#### [TASK TO COMPLETE]
In the entries below, begin at the line that has "Kamu cukup memasukkannya ke dalam" and stop after the line that has "Unirse a una"; output those lines exactly, leaving out pictures.
[[ THE RECORDS open ]]
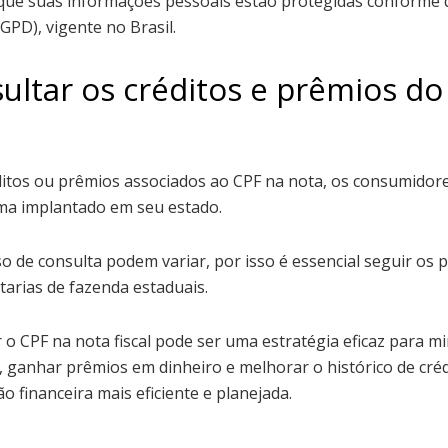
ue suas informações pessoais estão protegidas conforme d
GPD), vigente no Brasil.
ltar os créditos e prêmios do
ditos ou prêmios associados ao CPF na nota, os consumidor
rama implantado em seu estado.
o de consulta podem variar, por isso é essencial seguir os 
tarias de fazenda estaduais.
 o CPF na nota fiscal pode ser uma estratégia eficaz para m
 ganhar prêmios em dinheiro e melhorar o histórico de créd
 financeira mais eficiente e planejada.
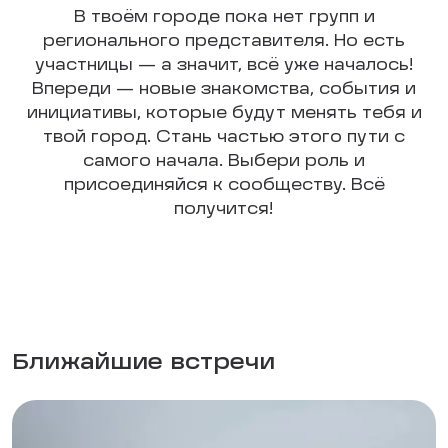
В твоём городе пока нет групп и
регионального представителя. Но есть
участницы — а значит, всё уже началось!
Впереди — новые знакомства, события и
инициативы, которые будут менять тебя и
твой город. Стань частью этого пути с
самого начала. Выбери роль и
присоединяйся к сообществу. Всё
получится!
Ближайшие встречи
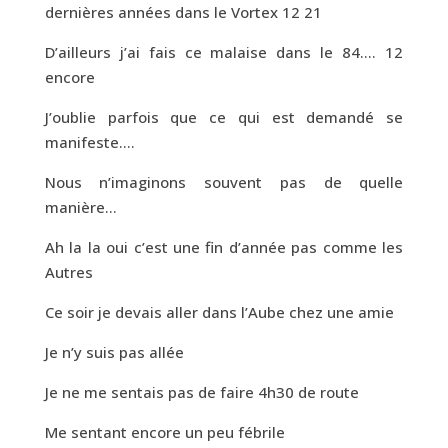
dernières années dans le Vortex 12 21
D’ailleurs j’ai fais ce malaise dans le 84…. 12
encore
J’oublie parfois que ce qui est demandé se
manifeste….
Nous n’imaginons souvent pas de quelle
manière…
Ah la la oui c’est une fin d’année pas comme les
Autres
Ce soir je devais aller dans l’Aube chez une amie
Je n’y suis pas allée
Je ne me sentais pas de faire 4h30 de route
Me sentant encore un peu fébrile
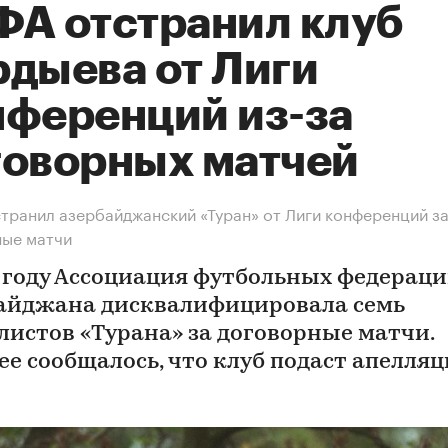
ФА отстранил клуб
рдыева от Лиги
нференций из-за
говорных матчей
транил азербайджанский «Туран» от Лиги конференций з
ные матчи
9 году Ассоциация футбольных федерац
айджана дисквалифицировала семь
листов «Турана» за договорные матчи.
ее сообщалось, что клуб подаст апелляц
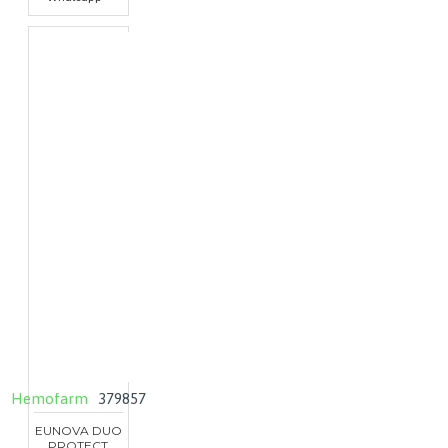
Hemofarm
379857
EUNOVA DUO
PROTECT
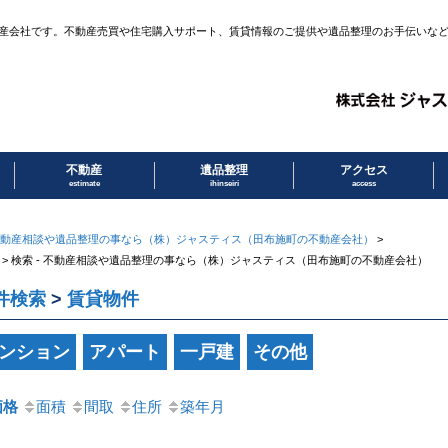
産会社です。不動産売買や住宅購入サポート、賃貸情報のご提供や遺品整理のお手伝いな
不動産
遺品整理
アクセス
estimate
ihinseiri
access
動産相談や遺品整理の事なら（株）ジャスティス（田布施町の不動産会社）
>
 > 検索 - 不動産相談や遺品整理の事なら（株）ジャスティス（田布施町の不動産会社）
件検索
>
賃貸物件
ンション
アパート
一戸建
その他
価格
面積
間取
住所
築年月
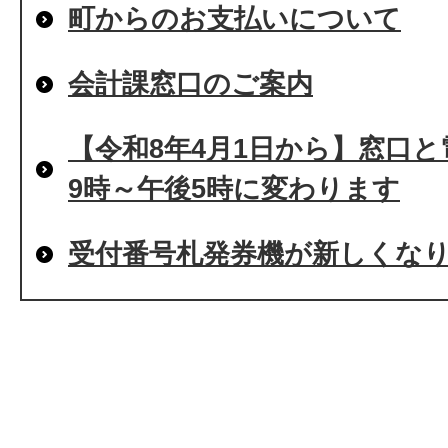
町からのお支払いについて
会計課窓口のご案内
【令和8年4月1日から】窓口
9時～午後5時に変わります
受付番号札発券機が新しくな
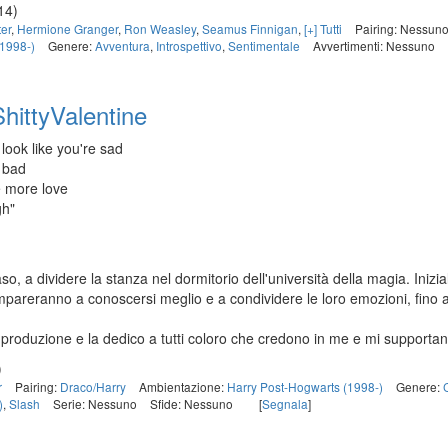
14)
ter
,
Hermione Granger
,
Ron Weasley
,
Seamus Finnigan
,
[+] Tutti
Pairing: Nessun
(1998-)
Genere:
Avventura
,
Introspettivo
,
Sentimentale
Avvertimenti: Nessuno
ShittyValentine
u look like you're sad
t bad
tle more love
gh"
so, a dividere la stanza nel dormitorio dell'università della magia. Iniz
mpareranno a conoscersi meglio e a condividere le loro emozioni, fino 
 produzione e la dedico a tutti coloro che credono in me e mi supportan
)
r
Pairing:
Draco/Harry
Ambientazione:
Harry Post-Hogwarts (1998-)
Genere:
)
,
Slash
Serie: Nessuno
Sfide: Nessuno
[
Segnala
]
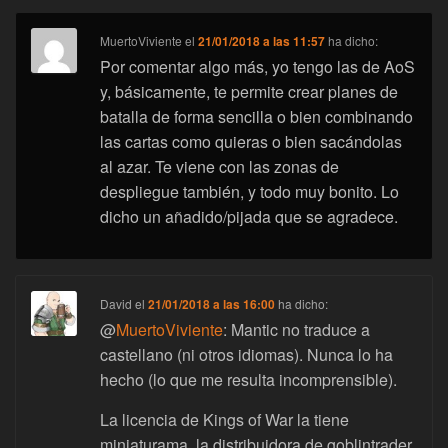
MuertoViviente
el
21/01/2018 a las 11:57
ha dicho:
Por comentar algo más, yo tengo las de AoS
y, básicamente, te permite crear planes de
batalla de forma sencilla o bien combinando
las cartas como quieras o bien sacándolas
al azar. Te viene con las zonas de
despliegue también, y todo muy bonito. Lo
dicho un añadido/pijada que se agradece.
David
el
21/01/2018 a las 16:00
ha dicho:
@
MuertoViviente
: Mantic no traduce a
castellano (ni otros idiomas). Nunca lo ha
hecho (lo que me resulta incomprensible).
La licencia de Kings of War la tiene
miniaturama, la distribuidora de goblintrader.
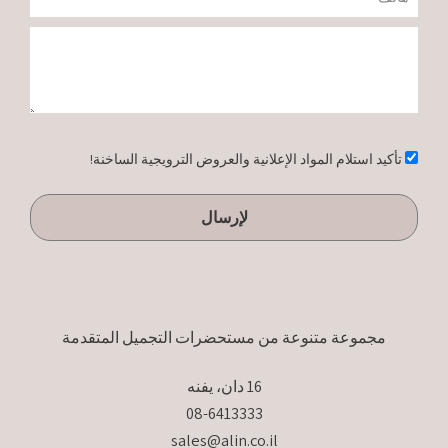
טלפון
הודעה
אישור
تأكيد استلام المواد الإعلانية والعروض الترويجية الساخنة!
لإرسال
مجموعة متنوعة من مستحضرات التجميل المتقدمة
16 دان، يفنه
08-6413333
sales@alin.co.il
[[ THE RECORDS closed ]]
[[ THE RECORDS open ]]
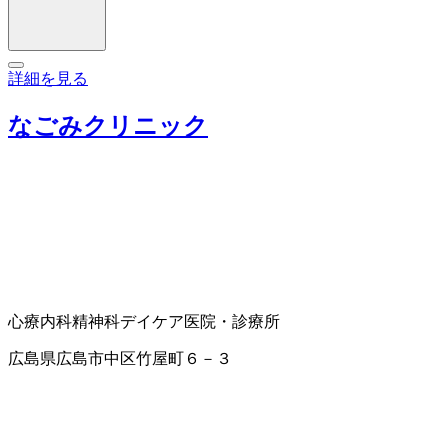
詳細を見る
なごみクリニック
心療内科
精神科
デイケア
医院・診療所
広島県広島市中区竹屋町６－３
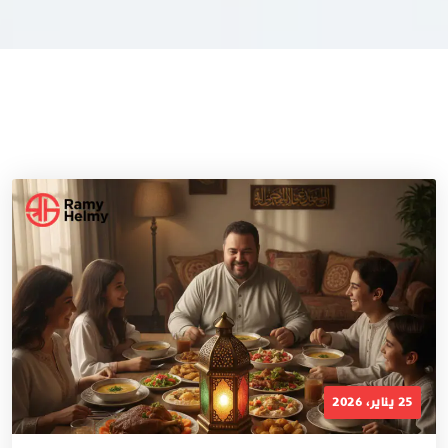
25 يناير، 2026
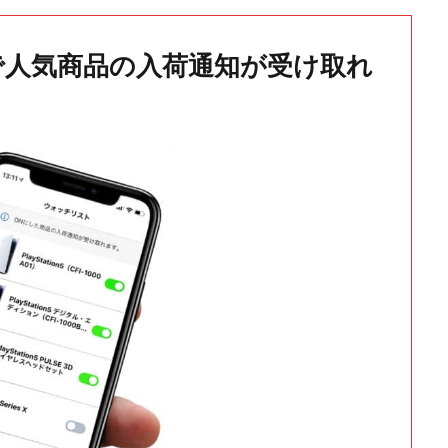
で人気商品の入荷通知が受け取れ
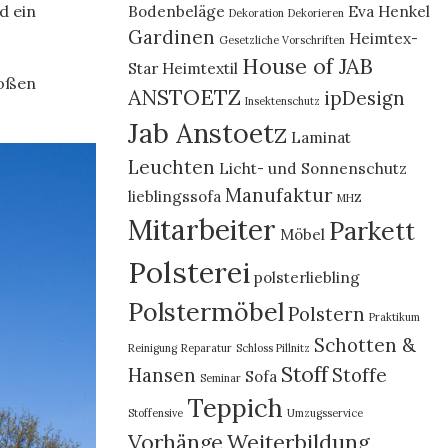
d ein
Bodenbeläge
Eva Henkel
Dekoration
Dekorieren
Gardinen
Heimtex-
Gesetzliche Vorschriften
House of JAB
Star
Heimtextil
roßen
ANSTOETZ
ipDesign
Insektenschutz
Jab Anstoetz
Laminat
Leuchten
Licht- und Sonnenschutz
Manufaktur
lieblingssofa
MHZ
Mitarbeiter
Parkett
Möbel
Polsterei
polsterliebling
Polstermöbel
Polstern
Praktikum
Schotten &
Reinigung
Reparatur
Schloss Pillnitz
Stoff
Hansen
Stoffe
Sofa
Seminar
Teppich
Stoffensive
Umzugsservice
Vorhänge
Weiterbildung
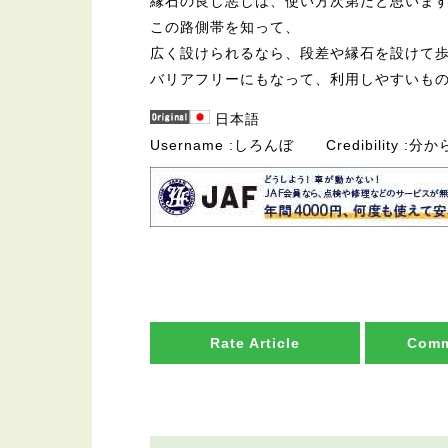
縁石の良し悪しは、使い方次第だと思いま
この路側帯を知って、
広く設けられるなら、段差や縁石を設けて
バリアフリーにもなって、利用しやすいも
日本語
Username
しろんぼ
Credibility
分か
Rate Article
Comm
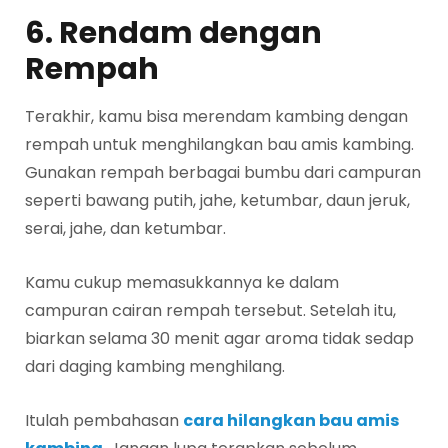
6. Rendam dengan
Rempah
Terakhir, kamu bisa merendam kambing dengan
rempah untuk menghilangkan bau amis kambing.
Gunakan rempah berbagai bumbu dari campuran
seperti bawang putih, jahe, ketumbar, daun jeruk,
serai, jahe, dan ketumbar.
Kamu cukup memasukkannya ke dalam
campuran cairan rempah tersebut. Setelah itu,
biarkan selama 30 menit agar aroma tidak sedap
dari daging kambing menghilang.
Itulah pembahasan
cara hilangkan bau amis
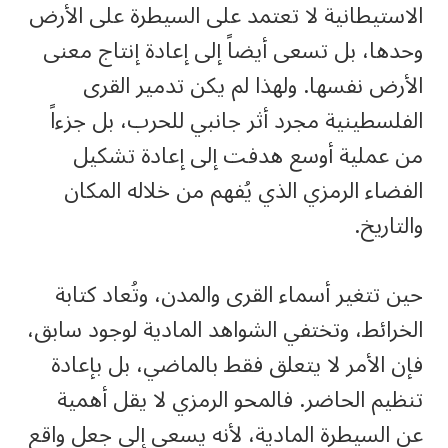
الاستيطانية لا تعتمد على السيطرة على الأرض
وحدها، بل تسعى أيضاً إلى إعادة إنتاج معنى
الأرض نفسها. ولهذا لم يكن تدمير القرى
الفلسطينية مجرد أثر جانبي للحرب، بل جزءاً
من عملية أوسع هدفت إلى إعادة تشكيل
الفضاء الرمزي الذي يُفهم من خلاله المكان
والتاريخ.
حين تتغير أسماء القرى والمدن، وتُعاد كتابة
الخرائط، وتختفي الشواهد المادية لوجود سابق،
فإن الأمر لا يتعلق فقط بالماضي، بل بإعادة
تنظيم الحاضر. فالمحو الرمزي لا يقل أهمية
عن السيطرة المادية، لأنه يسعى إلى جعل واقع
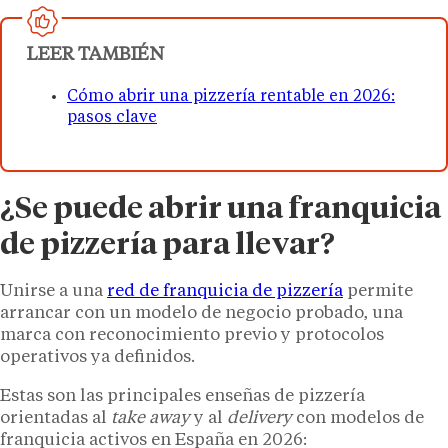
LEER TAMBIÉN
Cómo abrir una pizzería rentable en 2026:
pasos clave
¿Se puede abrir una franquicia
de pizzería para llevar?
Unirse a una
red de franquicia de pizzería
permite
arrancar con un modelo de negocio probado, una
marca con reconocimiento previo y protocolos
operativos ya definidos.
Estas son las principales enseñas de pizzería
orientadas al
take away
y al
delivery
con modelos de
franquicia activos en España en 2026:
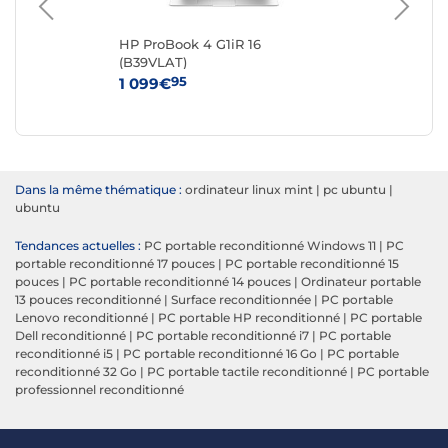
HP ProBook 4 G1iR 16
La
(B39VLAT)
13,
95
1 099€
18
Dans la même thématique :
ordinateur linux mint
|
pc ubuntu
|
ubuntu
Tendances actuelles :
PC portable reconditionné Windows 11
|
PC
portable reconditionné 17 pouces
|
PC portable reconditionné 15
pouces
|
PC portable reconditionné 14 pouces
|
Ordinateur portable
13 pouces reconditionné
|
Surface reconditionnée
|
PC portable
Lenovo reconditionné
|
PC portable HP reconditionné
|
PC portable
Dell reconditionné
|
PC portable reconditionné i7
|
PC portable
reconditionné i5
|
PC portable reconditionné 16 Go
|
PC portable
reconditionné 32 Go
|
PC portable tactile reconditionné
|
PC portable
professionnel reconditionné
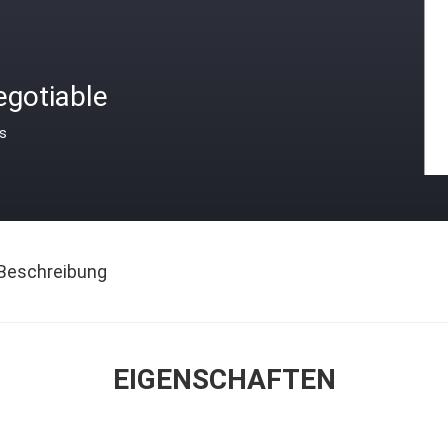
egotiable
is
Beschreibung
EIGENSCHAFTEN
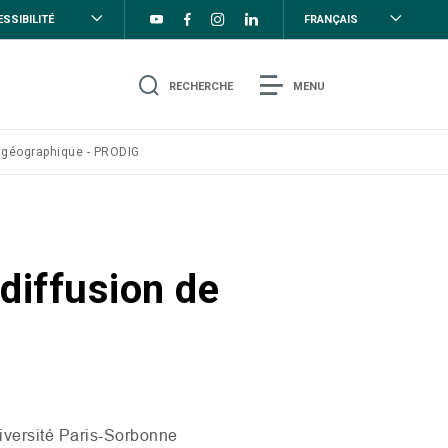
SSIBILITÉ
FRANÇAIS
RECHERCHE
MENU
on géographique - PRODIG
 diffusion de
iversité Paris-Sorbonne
[[ THE RECORDS closed ]]
[[ THE RECORDS open ]]
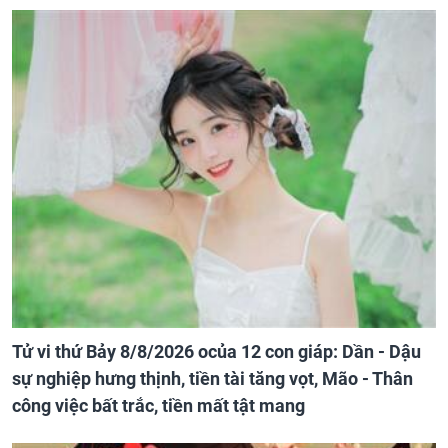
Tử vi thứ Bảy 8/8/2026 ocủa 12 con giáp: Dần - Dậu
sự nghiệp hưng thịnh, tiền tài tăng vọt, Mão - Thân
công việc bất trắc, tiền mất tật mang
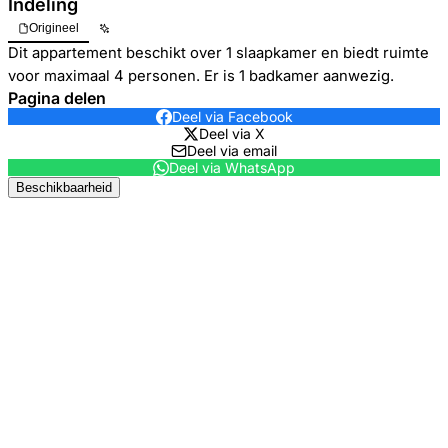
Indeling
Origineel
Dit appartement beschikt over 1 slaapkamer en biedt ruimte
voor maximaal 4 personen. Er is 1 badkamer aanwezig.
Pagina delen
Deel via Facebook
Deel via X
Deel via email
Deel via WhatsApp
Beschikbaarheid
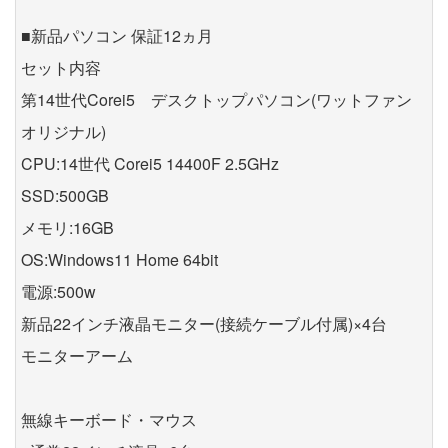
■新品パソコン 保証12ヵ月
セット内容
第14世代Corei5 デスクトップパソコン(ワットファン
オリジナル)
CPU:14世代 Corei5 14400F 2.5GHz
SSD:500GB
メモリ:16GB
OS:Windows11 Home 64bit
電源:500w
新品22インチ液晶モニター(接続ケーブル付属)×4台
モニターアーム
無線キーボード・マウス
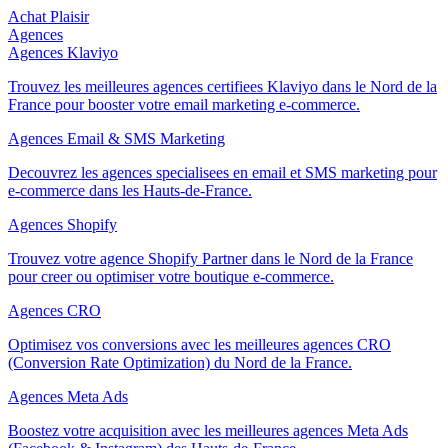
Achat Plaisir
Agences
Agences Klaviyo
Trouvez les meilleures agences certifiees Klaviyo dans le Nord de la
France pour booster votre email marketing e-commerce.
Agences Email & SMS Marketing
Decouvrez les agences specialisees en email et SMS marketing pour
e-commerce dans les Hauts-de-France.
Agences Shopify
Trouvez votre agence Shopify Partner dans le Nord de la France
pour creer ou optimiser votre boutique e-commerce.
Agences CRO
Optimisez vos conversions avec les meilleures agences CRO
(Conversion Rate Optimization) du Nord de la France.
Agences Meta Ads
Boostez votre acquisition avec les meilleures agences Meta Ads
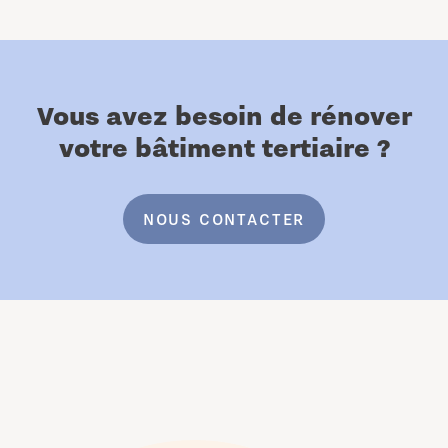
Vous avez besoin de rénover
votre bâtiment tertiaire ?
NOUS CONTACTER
[[ THE RECORDS closed ]]
#### [ANSWER SECTION]
Kamu cukup memasukkannya ke dalam
campuran cairan rempah tersebut. Setelah itu,
biarkan selama 30 menit agar aroma tidak sedap
dari daging kambing menghilang.
Itulah pembahasan
cara hilangkan bau amis
الاستيطانية لا تعتمد على السيطرة على الأرض
وحدها، بل تسعى أيضاً إلى إعادة إنتاج معنى
الأرض نفسها. ولهذا لم يكن تدمير القرى
الفلسطينية مجرد أثر جانبي للحرب، بل جزءاً
من عملية أوسع هدفت إلى إعادة تشكيل
الفضاء الرمزي الذي يُفهم من خلاله المكان
والتاريخ.
حين تتغير أسماء القرى والمدن، وتُعاد كتابة
الخرائط، وتختفي الشواهد المادية لوجود سابق،
فإن الأمر لا يتعلق فقط بالماضي، بل بإعادة
تنظيم الحاضر. فالمحو الرمزي لا يقل أهمية
عن السيطرة المادية، لأنه يسعى إلى جعل واقع
LEER TAMBIÉN
Cómo abrir una pizzería rentable en 2026:
pasos clave
¿Se puede abrir una franquicia
de pizzería para llevar?
Unirse a una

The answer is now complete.